Can you give all the records again without altering a single character?
● ● ● ●
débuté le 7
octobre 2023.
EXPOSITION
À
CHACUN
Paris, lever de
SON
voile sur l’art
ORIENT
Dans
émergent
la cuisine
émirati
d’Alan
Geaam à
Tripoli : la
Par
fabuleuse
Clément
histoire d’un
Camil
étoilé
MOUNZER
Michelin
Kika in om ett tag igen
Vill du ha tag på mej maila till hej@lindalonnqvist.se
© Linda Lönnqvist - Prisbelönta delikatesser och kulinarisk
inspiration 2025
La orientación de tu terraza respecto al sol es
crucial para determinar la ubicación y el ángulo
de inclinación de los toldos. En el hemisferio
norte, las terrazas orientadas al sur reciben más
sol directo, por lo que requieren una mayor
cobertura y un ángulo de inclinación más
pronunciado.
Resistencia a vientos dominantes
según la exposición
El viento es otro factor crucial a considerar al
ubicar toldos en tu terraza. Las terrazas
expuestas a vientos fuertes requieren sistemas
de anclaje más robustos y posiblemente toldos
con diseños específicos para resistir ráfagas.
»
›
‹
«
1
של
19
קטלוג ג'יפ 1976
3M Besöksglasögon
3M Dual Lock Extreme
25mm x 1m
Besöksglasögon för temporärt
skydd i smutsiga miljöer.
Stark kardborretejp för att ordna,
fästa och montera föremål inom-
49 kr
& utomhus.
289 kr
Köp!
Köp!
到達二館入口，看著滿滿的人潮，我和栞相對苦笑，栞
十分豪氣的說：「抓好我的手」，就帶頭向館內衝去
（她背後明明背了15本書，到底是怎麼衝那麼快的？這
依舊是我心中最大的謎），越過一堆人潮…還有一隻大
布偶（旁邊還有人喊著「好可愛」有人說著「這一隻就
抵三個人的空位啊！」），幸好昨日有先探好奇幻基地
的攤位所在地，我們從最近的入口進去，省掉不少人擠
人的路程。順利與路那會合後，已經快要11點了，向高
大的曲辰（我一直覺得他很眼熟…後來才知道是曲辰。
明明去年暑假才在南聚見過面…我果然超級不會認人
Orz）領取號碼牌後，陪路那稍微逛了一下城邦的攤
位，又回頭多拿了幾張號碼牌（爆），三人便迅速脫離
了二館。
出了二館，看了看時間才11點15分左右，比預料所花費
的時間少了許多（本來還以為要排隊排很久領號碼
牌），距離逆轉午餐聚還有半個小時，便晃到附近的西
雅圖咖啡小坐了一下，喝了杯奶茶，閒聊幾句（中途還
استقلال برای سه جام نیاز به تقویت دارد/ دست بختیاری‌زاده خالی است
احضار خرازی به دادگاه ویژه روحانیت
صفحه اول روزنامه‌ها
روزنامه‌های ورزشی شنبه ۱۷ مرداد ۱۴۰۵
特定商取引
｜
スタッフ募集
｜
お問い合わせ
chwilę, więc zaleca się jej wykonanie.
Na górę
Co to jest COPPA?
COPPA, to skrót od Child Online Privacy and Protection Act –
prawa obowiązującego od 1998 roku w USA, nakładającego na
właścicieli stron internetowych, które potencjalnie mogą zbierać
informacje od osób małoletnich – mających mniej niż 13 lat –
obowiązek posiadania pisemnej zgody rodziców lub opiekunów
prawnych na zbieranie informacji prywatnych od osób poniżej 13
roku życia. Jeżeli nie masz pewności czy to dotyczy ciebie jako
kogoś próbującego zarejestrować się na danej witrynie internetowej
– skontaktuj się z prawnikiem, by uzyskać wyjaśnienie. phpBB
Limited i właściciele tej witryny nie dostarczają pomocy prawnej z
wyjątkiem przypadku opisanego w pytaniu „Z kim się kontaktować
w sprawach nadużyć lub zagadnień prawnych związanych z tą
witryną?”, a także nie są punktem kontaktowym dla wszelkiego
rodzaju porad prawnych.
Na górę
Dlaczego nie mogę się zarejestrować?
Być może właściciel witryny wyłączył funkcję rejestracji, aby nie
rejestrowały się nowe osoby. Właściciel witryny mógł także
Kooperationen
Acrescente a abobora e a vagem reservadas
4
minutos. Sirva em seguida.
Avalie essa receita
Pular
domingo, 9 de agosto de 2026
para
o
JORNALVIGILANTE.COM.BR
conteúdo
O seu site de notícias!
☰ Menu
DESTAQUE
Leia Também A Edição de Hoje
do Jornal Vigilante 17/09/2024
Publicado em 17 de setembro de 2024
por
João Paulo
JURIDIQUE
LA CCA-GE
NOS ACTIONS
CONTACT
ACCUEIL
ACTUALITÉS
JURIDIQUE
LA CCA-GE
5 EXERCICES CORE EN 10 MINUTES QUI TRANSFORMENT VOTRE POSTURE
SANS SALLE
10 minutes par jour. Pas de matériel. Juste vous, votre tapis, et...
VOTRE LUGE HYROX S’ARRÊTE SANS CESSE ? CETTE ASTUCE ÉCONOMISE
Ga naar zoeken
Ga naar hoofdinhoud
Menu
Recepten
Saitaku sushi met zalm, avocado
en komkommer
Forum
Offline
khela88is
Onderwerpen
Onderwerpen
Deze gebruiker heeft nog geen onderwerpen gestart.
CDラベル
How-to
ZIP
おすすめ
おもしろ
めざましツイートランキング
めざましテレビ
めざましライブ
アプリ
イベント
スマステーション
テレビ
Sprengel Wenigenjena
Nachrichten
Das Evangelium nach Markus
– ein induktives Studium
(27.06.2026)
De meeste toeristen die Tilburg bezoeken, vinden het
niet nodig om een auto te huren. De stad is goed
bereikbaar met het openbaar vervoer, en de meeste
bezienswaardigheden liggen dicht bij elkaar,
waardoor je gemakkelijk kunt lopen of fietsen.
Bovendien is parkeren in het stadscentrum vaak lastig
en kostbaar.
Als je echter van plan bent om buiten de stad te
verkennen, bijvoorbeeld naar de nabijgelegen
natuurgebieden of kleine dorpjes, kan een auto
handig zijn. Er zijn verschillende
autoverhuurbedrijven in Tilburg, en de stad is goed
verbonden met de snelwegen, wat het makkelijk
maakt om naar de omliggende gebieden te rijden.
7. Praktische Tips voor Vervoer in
● ● ● ●
§ **Response to this exercise**:
débuté le 7
octobre 2023.
EXPOSITION
À
CHACUN
Paris, lever de
SON
voile sur l’art
ORIENT
Dans
émergent
la cuisine
émirati
d’Alan
Geaam à
Tripoli : la
Par
fabuleuse
Clément
histoire d’un
Camil
étoilé
MOUNZER
Michelin
Kika in om ett tag igen
Vill du ha tag på mej maila till hej@lindalonnqvist.se
© Linda Lönnqvist - Prisbelönta delikatesser och kulinarisk
inspiration 2025
La orientación de tu terraza respecto al sol es
crucial para determinar la ubicación y el ángulo
de inclinación de los toldos. En el hemisferio
norte, las terrazas orientadas al sur reciben más
sol directo, por lo que requieren una mayor
cobertura y un ángulo de inclinación más
pronunciado.
Resistencia a vientos dominantes
según la exposición
El viento es otro factor crucial a considerar al
ubicar toldos en tu terraza. Las terrazas
expuestas a vientos fuertes requieren sistemas
de anclaje más robustos y posiblemente toldos
con diseños específicos para resistir ráfagas.
»
›
‹
«
1
של
19
קטלוג ג'יפ 1976
3M Besöksglasögon
3M Dual Lock Extreme
25mm x 1m
Besöksglasögon för temporärt
skydd i smutsiga miljöer.
Stark kardborretejp för att ordna,
fästa och montera föremål inom-
49 kr
& utomhus.
289 kr
Köp!
Köp!
到達二館入口，看著滿滿的人潮，我和栞相對苦笑，栞
十分豪氣的說：「抓好我的手」，就帶頭向館內衝去
（她背後明明背了15本書，到底是怎麼衝那麼快的？這
依舊是我心中最大的謎），越過一堆人潮…還有一隻大
布偶（旁邊還有人喊著「好可愛」有人說著「這一隻就
抵三個人的空位啊！」），幸好昨日有先探好奇幻基地
的攤位所在地，我們從最近的入口進去，省掉不少人擠
人的路程。順利與路那會合後，已經快要11點了，向高
大的曲辰（我一直覺得他很眼熟…後來才知道是曲辰。
明明去年暑假才在南聚見過面…我果然超級不會認人
Orz）領取號碼牌後，陪路那稍微逛了一下城邦的攤
位，又回頭多拿了幾張號碼牌（爆），三人便迅速脫離
了二館。
出了二館，看了看時間才11點15分左右，比預料所花費
的時間少了許多（本來還以為要排隊排很久領號碼
牌），距離逆轉午餐聚還有半個小時，便晃到附近的西
雅圖咖啡小坐了一下，喝了杯奶茶，閒聊幾句（中途還
استقلال برای سه جام نیاز به تقویت دارد/ دست بختیاری‌زاده خالی است
احضار خرازی به دادگاه ویژه روحانیت
صفحه اول روزنامه‌ها
روزنامه‌های ورزشی شنبه ۱۷ مرداد ۱۴۰۵
特定商取引
｜
スタッフ募集
｜
お問い合わせ
chwilę, więc zaleca się jej wykonanie.
Na górę
Co to jest COPPA?
COPPA, to skrót od Child Online Privacy and Protection Act –
prawa obowiązującego od 1998 roku w USA, nakładającego na
właścicieli stron internetowych, które potencjalnie mogą zbierać
informacje od osób małoletnich – mających mniej niż 13 lat –
obowiązek posiadania pisemnej zgody rodziców lub opiekunów
prawnych na zbieranie informacji prywatnych od osób poniżej 13
roku życia. Jeżeli nie masz pewności czy to dotyczy ciebie jako
kogoś próbującego zarejestrować się na danej witrynie internetowej
– skontaktuj się z prawnikiem, by uzyskać wyjaśnienie. phpBB
Limited i właściciele tej witryny nie dostarczają pomocy prawnej z
wyjątkiem przypadku opisanego w pytaniu „Z kim się kontaktować
w sprawach nadużyć lub zagadnień prawnych związanych z tą
witryną?”, a także nie są punktem kontaktowym dla wszelkiego
rodzaju porad prawnych.
Na górę
Dlaczego nie mogę się zarejestrować?
Być może właściciel witryny wyłączył funkcję rejestracji, aby nie
rejestrowały się nowe osoby. Właściciel witryny mógł także
Kooperationen
Acrescente a abobora e a vagem reservadas
4
minutos. Sirva em seguida.
Avalie essa receita
Pular
domingo, 9 de agosto de 2026
para
o
JORNALVIGILANTE.COM.BR
conteúdo
O seu site de notícias!
☰ Menu
DESTAQUE
Leia Também A Edição de Hoje
do Jornal Vigilante 17/09/2024
Publicado em 17 de setembro de 2024
por
João Paulo
JURIDIQUE
LA CCA-GE
NOS ACTIONS
CONTACT
ACCUEIL
ACTUALITÉS
JURIDIQUE
LA CCA-GE
5 EXERCICES CORE EN 10 MINUTES QUI TRANSFORMENT VOTRE POSTURE
SANS SALLE
10 minutes par jour. Pas de matériel. Juste vous, votre tapis, et...
VOTRE LUGE HYROX S’ARRÊTE SANS CESSE ? CETTE ASTUCE ÉCONOMISE
Ga naar zoeken
Ga naar hoofdinhoud
Menu
Recepten
Saitaku sushi met zalm, avocado
en komkommer
Forum
Offline
khela88is
Onderwerpen
Onderwerpen
Deze gebruiker heeft nog geen onderwerpen gestart.
CDラベル
How-to
ZIP
おすすめ
おもしろ
めざましツイートランキング
めざましテレビ
めざましライブ
アプリ
イベント
スマステーション
テレビ
Sprengel Wenigenjena
Nachrichten
Das Evangelium nach Markus
– ein induktives Studium
(27.06.2026)
De meeste toeristen die Tilburg bezoeken, vinden het
niet nodig om een auto te huren. De stad is goed
bereikbaar met het openbaar vervoer, en de meeste
bezienswaardigheden liggen dicht bij elkaar,
waardoor je gemakkelijk kunt lopen of fietsen.
Bovendien is parkeren in het stadscentrum vaak lastig
en kostbaar.
Als je echter van plan bent om buiten de stad te
verkennen, bijvoorbeeld naar de nabijgelegen
natuurgebieden of kleine dorpjes, kan een auto
handig zijn. Er zijn verschillende
autoverhuurbedrijven in Tilburg, en de stad is goed
verbonden met de snelwegen, wat het makkelijk
maakt om naar de omliggende gebieden te rijden.
7. Praktische Tips voor Vervoer in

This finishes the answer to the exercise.